The WVF notes that one challenge women entrepreneurs face is that traditional lenders, such as banks, “undervalue women’s work experience and often cite lack of adequate credit history as the basis for rejecting women for credit, especially since most women seek loans that are less than $100,000.” There are often business loans for women if the entrepreneur knows where to look.
Currently, the WVF works with women in the New York City metropolitan area to help them map out a plan to build and grow their businesses.
4. The SBA’s Office of Women’s Business Ownership
The U.S. Small Business Administration’s Office of Women’s Business Ownership offers women entrepreneurs business training and counseling, as well as access to credit and capital, marketing opportunities, and federal contracts. There are thousands of locations in the U.S. where women business owners can tap into these resources.

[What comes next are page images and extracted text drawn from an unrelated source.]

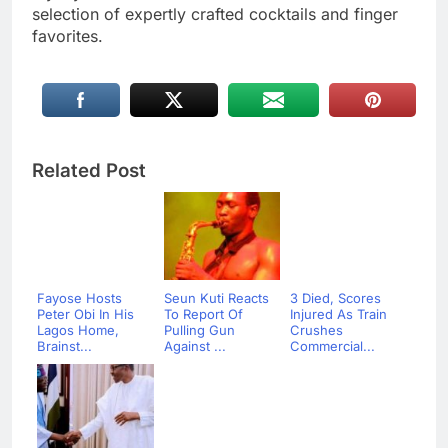
selection of expertly crafted cocktails and finger
favorites.
Related Post
Fayose Hosts
Seun Kuti Reacts
3 Died, Scores
Peter Obi In His
To Report Of
Injured As Train
Lagos Home,
Pulling Gun
Crushes
Brainst...
Against ...
Commercial...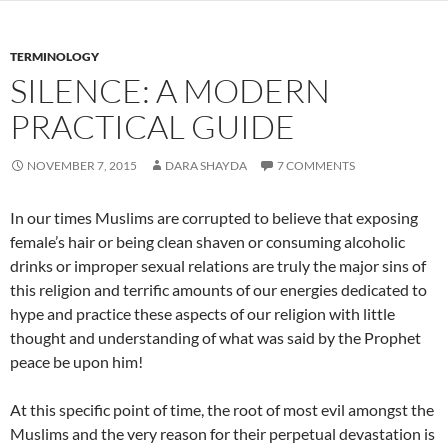
TERMINOLOGY
SILENCE: A MODERN
PRACTICAL GUIDE
NOVEMBER 7, 2015
DARA SHAYDA
7 COMMENTS
In our times Muslims are corrupted to believe that exposing
female’s hair or being clean shaven or consuming alcoholic
drinks or improper sexual relations are truly the major sins of
this religion and terrific amounts of our energies dedicated to
hype and practice these aspects of our religion with little
thought and understanding of what was said by the Prophet
peace be upon him!
At this specific point of time, the root of most evil amongst the
Muslims and the very reason for their perpetual devastation is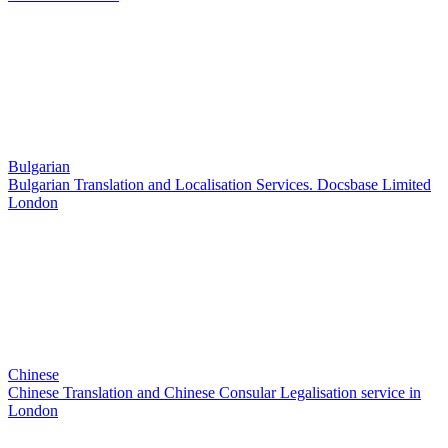
Bulgarian
Bulgarian Translation and Localisation Services. Docsbase Limited
London
Chinese
Chinese Translation and Chinese Consular Legalisation service in
London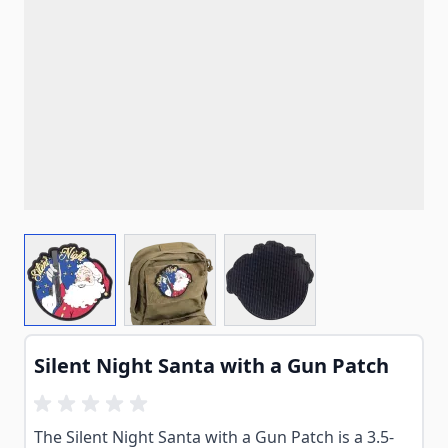
View larger image
View larger image
View larger image
Silent Night Santa with a Gun Patch
The Silent Night Santa with a Gun Patch is a 3.5-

Each center tailors its offerings to the needs of the community, but they all provide training in finance, management, and marketing, too.
5. International Women’s Forum
The International Women’s Forum is an organization of established women leaders in business, government, arts organizations, philanthropy, research, and many other sectors—on a global scale. It’s composed of more than 6,400 members from 35 countries. In addition to its annual meetings, which serve to grow leadership opportunities for women, it also offers an executive development roundtable, as well as mentoring and fellows programs.
If you want to participate in furthering women’s leadership on a global level, this is a powerful group to be involved with. Membership with IWF is by invitation only, but you can inquire about becoming a candidate.